Contrary to the children with ADPKD, we could not demonstrate any correlation between concentrating capacity and kidney length in ARPKD children. This could be due to the low accuracy and sensitivity of ultrasound derived kidney length or the fact that the relative kidney size (given as SDS) decreases relatively as the children are growing and the disease is progressing. Therefore, unlike in ADPKD, kidney size does not correlate with glomerular rates as well as tubular kidney functions in ARPKD [32].

It is very unlikely that the impaired concentrating capacity would be caused by antihypertensive therapy with diuretics, as only one patient received this drug that can influence the urinary concentrating capacity.

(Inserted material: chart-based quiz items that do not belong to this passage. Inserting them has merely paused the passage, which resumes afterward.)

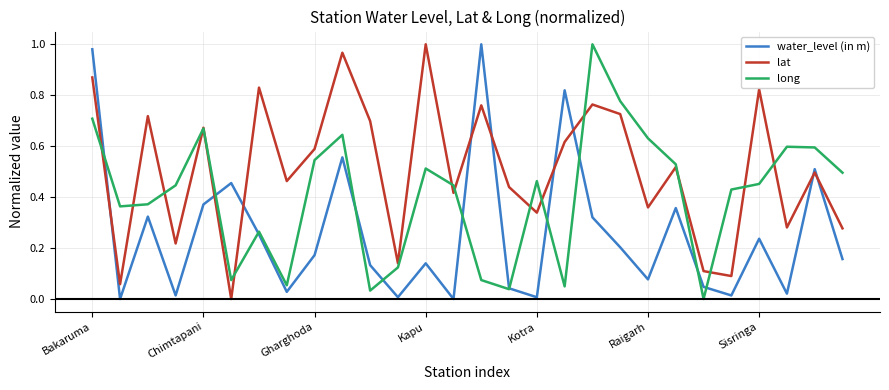

After their last crossing, which series has the higher values: lat or water_level (in m)?

lat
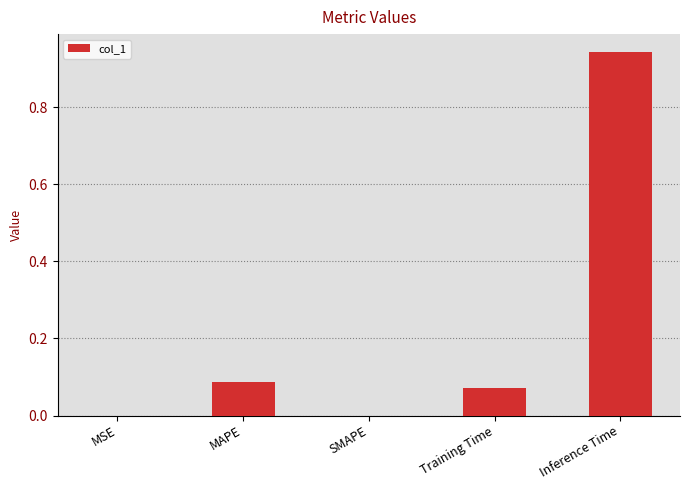

Which category has the highest value across all series?

Inference Time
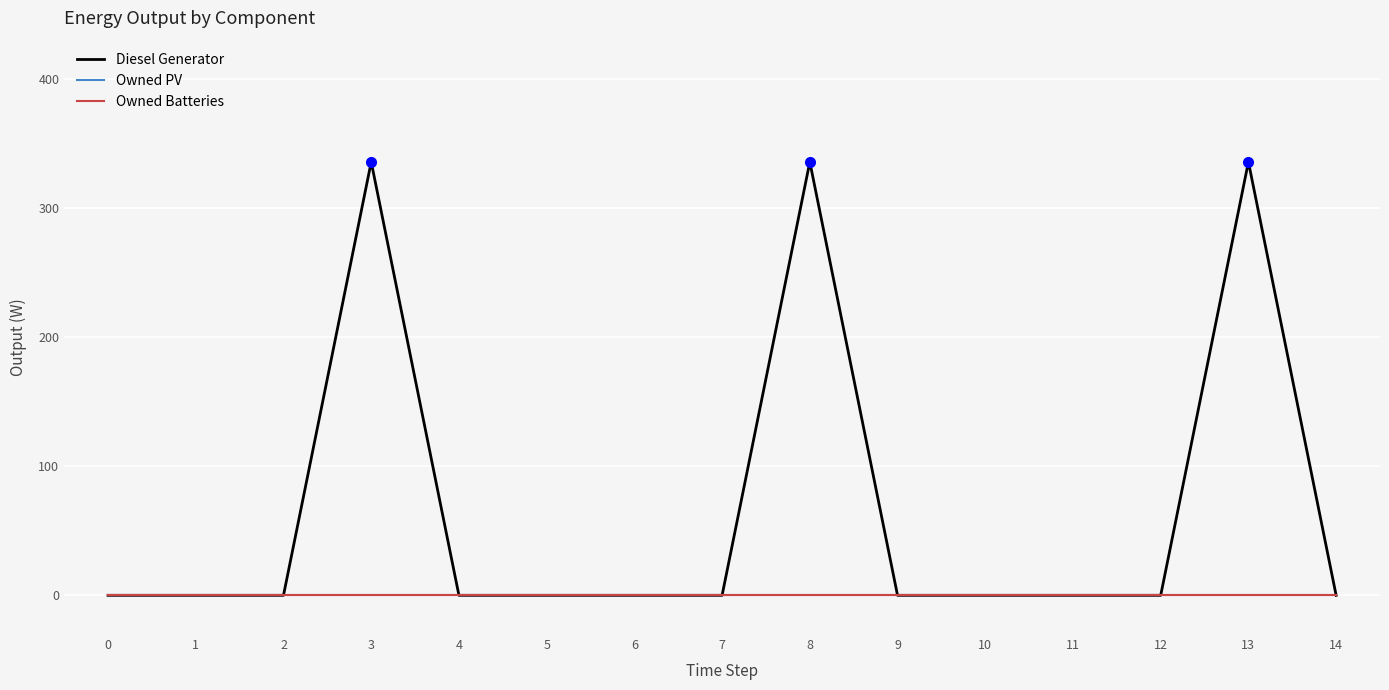

Is this an area chart (filled region under the line)?

No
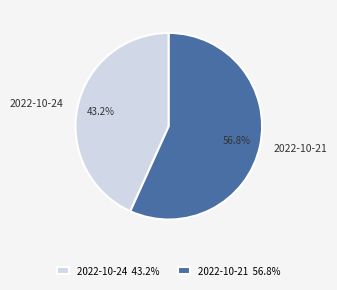

Which has a higher value, 2022-10-24 or 2022-10-21?

2022-10-21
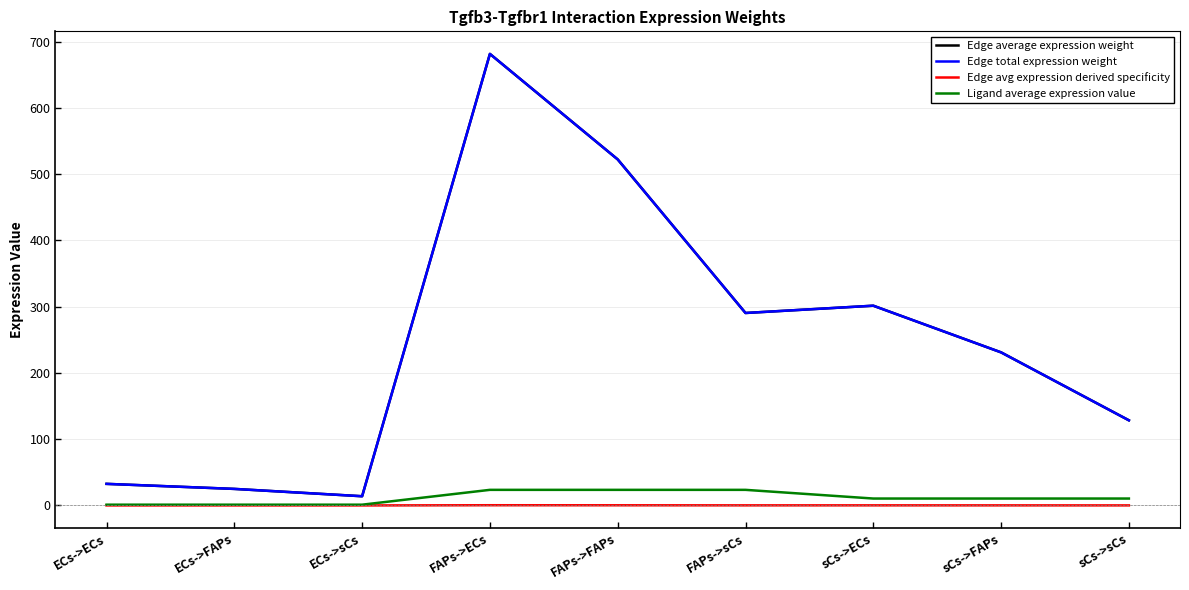

Which series has the largest total across all categories?

Edge average expression weight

There are several possible pathophysiological mechanisms of impaired kidney concentrating capacity in ARPKD, such as structural alteration of the distal tubules and collecting ducts due to cyst formation, alterations in vasopressin receptor (V2R), ion channels such as epithelial sodium channels (ENaC) or aquaporins (AQPR) [33].

Impaired concentrating capacity that is present in children with ARPKD could have direct clinical relevance for patients, such as the increased risk of dehydration and/or a need for higher water intake or risk for enuresis.

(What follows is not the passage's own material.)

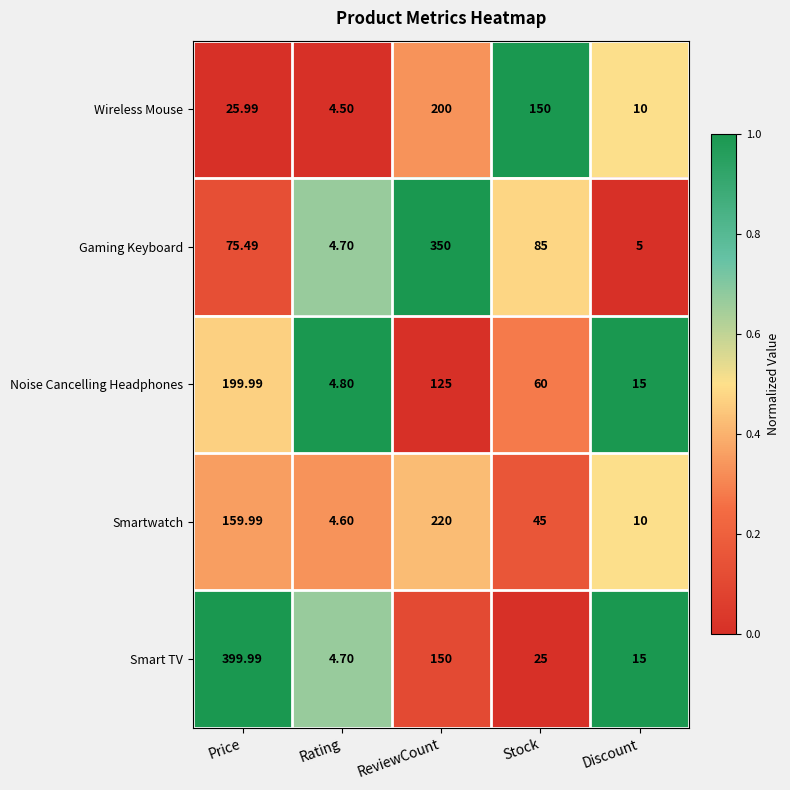

How many distinct data groups are displayed?

5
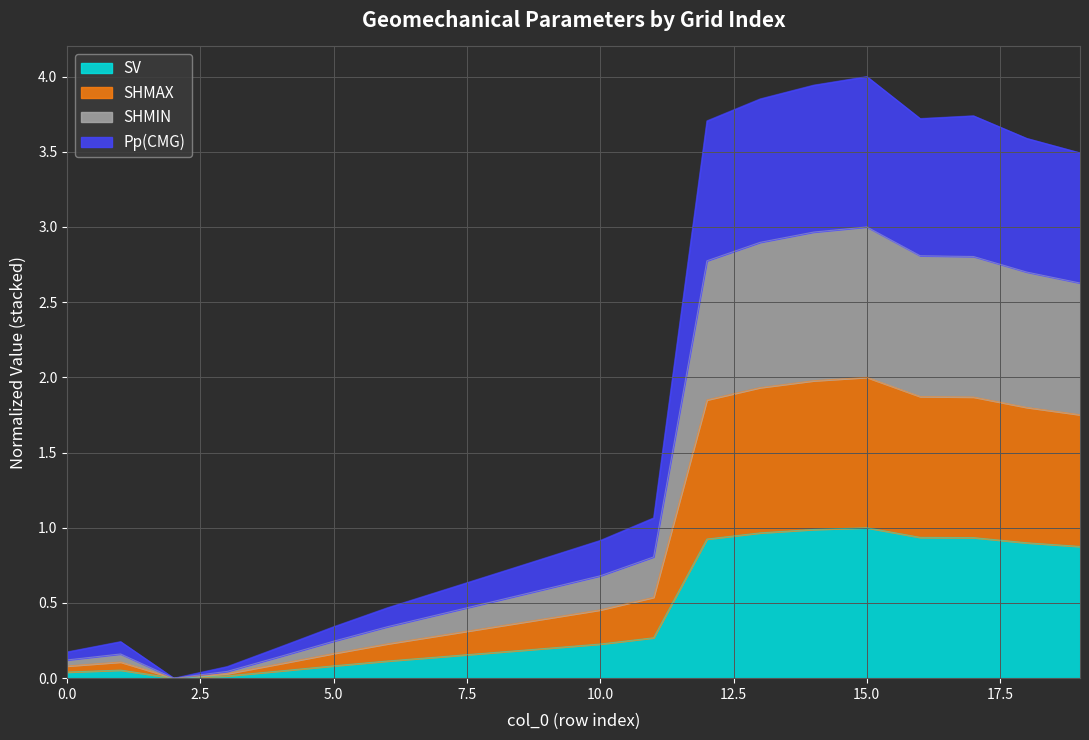

At which category is the sum across all series the highest?

15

There are several limitations to our study. Firstly, its retrospective design can produce a possible selection bias in the results. However, the kidney concentrating capacity test was performed in the majority of the children as part of the routine investigation of tubular function in children with tubular disorders such as ARPKD. Secondly, the small number of patients can hamper the statistical power. Therefore, our small retrospective study could not answer the question whether impaired concentrating capacity is truly an independent risk factor for progression of the disease. Future larger prospective studies would be beneficial and need to be performed in order to answer this question.

In conclusion, this second and largest study on kidney concentrating capacity in humans with ARPKD showed that it is decreased in most children with this disorder and is linked to glomerular filtration and hypertension but not to kidney size or proteinuria.